How do novelists convince readers that their lies are true?
This important it seems to me when they want readers to believe their characters could be real people and the book's events could actually have happened.
One way to add verisimilitude ("the appearance of being true or real") is to set the action in a real place at a certain time and include historic events and figures. For example I set a novel in a low-income housing project at the corner if 125th and Amsterdam in the early 1960s and includes Malcolm X.James McBride's wonderful The Heaven & Earth Grocery Store is set in the fictional Pottstown, but which could be one of a number of small towns in western Pennsylvania not far from Reading. (Interestingly, there is a Pottsville, PA, in the area.) The time is identified as 1936. The Klu Klux Klan is active. The news from Europe is worrisome for Pottstown's handful of Jewish residents—handful because after a dozen Jewish families had immigrated the city fathers decided that was plenty and actively discouraged any more.
As the jacket describes, in 1972, when workers in Pottstown were digging the foundations for a new development, they found a skeleton at the bottom of a well. Who the skeleton was and how it got there were two of the long-held secrets kept by the residents of Chicken Hill, the dilapidated neighborhood where immigrant Jews and African Americans lived side by side and shared ambitions and sorrows—not exactly true (a common jacket copy failing). The residents did not know how it got there although we readers do.

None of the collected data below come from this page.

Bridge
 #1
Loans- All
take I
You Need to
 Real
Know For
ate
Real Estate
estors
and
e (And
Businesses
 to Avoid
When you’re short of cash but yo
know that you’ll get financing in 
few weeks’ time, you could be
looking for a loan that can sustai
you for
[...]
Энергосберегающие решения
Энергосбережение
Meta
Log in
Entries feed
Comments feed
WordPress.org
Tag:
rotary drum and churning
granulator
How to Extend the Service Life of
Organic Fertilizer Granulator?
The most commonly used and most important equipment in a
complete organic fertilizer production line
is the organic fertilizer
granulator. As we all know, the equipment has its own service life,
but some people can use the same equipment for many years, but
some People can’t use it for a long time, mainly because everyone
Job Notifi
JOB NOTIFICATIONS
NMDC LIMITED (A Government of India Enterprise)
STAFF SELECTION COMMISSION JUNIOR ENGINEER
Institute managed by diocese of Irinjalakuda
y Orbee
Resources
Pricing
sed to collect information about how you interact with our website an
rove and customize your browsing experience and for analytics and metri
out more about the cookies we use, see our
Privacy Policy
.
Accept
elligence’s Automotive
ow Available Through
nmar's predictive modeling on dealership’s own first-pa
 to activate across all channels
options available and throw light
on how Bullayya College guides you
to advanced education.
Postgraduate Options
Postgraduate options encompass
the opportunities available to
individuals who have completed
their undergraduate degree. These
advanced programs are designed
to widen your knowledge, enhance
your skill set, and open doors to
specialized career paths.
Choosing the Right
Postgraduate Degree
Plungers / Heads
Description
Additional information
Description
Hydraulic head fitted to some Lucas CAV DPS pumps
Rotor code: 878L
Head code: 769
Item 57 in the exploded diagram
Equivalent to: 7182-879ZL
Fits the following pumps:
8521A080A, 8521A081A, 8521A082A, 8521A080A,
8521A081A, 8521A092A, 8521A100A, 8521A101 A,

Chicken Hill was the unpaved, unsewered area where Moshe and Chona Ludlow lived when Moshe integrated his theater in town and where Chona ran the Heaven & Earth Grocery Store. When the state came looking for a deaf boy to institutionalize him, Chona and Nate Timblin, the Black janitor at Moshe’s theater and the unofficial leader of the Chicken Hill Black community worked together to keep the boy safe. That does not go well however, and raises the book's tension.
McBride is brilliantly able to overlap and deepen these characters’ stories. He evokes the ways the people who live on the margins of white, Christian America struggle and what they do to survive. I found it interesting that a theme running under the obvious story and events is the prejudice that Blacks and Jews must live with in America. Although a major and endearing character dies in the novel, which surprised me, the book concludes satisfactorily and plausibly. As the publisher says, "McBride shows us that even in dark times, it is love and community—heaven and earth—that sustain us."